I was like, let me tumbleblog it and link back to them. Sadly, when I tried to grab the image I saw this:
Not only is this ineffective, but also a bit silly. Here I am, trying to send some traffic their way and they throw obstacles in my way. I mean, what is the purpose of “appearing to protect” the images of the products you sell? I mean, the image itself has no value. They make money on selling the actual physical product it represents. So you would think that having the image shared on the internet would only improve their business. People would see it, an be like “dude, where do I buy that” – and someone would google it and then comment back with the link to Zazzle.com. How is that bad for them?

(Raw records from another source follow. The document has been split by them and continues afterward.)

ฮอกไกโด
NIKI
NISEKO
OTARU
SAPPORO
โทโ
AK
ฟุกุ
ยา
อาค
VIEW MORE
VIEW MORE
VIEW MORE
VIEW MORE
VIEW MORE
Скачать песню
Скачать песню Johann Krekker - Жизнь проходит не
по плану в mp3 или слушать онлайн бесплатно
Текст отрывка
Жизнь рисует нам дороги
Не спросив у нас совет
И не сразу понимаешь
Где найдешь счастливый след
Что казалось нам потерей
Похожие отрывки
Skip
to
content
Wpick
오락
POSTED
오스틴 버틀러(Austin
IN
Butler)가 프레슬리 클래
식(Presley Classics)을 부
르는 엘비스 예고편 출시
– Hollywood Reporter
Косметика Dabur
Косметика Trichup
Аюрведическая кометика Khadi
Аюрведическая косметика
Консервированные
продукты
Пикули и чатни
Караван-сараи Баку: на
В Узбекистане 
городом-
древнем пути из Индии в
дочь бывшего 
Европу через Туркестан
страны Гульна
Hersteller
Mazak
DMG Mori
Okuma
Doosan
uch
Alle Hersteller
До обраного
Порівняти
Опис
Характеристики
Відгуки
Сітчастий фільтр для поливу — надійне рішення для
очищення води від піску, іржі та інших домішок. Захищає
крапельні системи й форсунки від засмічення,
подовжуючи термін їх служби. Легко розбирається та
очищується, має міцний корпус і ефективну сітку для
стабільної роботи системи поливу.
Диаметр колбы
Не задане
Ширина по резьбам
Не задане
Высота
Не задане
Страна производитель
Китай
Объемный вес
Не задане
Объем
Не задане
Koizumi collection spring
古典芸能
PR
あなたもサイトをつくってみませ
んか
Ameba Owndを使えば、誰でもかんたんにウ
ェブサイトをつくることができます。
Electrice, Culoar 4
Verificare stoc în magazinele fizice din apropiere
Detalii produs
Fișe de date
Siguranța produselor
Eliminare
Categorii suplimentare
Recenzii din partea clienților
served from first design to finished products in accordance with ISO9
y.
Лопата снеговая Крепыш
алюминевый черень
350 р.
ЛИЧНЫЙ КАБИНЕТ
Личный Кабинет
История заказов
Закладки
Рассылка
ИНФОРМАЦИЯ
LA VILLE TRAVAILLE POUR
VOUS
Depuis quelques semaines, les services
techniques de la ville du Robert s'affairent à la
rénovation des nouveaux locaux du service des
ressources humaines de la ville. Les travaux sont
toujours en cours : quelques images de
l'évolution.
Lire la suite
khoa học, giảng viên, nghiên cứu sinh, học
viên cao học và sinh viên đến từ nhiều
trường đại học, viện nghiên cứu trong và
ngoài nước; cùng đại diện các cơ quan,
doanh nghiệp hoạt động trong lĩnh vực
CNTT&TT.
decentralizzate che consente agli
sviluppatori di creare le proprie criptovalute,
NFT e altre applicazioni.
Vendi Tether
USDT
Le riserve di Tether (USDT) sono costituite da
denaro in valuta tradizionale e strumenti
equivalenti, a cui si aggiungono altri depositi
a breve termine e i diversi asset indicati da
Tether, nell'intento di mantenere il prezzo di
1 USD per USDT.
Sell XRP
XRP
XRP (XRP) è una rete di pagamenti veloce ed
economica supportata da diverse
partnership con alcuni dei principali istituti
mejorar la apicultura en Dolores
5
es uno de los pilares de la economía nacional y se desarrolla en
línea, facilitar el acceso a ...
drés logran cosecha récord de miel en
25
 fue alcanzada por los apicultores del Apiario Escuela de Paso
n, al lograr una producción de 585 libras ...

I mean, what is the worst that could happen if their image was “stolen”. Someone puts it on the internet and doesn’t link back to them? Someone makes an identical t-shirt on Caffepress? Well, that’s when you send a lawyergram to the company that put up the store and get it booted off the internet. Sadly, they can make an identical tshirt design whether or they copy that low resolution image from your website.
So, Zazzle.com fails at internet. If you want to be an online pusher of silly tshirt designs you have to know how to internet the right way. If you don’t know how to internet, then you shouldn’t even be on it. That’s my oppinion at least.
My personal technique to circumvent such protections (that NoScript doesn’t disable by itself) is to manually browse the source file of the page, search for a string of text close to the image I want (best is the “alt” text, although it’s still not as widely used as the W3C would want to), and scan all the IMG tags nearby until I find the link and copy-paste it in the address bar… Not very fast but at least I get the full resolution image. It works on some .flv embed flash videos too, but I usually use a Firefox extension to save those.
My personal technique is to send them an e-mail telling them how they just lost a sale due to javascript abuse. Of course I also attach a copy of the image they are trying to protect. So far only one site has written back and said I had a point, the rest have said nothing, but hopefully it is added to the “fire our web designer” file there at the office.
@ Zel: In Firefox you can also go to Tools, Page Info, Click on the Media Tab and scroll through all the images on the page until you find the one you want as they are displayed in a preview window. When you find the one you want you just hit the convenient save button and you are done.
It’s actually easier than checking out source. Especially when the designer tries to be tricky and puts a transparent overlay gif in the IMG tag, and hides the real image url in some css include file.
@ Luke Maciak:
Very nice, I had no idea Firefox had this feature, thanks.
Hell Guys,
if you are already using firefox, just use drag n drop?
DRAG the image,
DROP it to your desktop or so.
no JS can prevent this ^^ it works everywhere!
And since every dumbass is capable of that, i don’t understand image protection at all…
Luke is right: don’t put it online!
I love the ones that show one piece of the larger image at a time in a preview window. *printscreen*
If you don’t know how to spell, at least use a spell checker. That is _my_ opinion at least ;)
But yes, I agree, these protections are incredibly silly.
@ Daniel:
This won’t work if they use the transparent overlay trick. But the Page Info trick always works.
@ Maenil:
Ah, yes – one of the sacred laws of internet is “Thou shall always point out spelling and grammar errors in the comments”. Congratulations sir, you do know how to internet the right way. :)
Speaking of annoying copy protection measures, your post title reminded me of this old Internet classic:
http://www.youtube.com/watch?v=up863eQKGUI
The Internet is so wonderfully full of fail :)
Luke Maciak wrote:
Aww, and I only point them out when the poster is calling others dumb for their opinions. Actually quite amusing how often those who are calling others stupid have horrible grammar and spelling.